[Dataset entries]
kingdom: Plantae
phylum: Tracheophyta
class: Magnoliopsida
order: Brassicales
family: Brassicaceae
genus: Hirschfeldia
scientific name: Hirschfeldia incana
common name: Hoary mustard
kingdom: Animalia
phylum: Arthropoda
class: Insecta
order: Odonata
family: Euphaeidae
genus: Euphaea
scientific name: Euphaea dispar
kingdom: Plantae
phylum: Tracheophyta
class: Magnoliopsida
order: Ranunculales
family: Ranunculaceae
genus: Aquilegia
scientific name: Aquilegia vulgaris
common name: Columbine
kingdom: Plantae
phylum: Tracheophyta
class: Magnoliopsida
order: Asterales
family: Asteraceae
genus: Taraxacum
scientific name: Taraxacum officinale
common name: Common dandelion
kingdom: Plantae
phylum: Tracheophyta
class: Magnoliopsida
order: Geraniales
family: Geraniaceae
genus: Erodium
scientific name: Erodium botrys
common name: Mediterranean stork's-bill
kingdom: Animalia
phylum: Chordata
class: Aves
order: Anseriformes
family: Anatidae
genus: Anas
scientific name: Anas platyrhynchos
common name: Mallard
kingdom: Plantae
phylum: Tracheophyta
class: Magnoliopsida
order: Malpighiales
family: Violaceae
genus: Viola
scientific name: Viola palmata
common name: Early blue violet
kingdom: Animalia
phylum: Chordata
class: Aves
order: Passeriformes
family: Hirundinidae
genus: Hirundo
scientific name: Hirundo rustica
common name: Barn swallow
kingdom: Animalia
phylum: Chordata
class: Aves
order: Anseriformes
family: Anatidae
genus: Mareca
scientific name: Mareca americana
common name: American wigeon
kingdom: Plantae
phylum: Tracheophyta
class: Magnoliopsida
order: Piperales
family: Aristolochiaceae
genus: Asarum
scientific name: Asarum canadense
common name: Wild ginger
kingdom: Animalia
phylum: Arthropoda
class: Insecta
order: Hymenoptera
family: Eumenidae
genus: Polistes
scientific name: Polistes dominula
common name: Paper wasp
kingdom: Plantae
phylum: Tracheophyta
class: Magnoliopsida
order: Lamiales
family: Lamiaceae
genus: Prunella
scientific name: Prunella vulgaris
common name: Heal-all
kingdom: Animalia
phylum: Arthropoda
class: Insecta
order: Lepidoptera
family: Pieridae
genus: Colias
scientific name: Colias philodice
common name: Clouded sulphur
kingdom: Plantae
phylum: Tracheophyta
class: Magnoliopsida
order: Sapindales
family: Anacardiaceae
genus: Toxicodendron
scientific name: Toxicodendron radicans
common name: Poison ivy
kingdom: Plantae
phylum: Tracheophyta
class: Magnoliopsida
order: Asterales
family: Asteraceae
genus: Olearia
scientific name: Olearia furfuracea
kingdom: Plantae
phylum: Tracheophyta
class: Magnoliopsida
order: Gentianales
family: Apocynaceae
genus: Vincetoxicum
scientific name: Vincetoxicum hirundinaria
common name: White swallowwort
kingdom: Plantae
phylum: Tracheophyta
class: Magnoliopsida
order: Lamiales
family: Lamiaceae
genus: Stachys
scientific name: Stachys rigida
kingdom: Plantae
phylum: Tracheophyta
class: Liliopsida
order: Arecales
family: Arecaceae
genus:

[Given task]: Can you render the lines from the one containing "genus: Aquilegia" up to and including the one containing "genus: Erodium" as a JSON list of strings, with one string per line and any blank lines left out?

[Finished answer]:
[
  "genus: Aquilegia",
  "scientific name: Aquilegia vulgaris",
  "common name: Columbine",
  "kingdom: Plantae",
  "phylum: Tracheophyta",
  "class: Magnoliopsida",
  "order: Asterales",
  "family: Asteraceae",
  "genus: Taraxacum",
  "scientific name: Taraxacum officinale",
  "common name: Common dandelion",
  "kingdom: Plantae",
  "phylum: Tracheophyta",
  "class: Magnoliopsida",
  "order: Geraniales",
  "family: Geraniaceae",
  "genus: Erodium"
]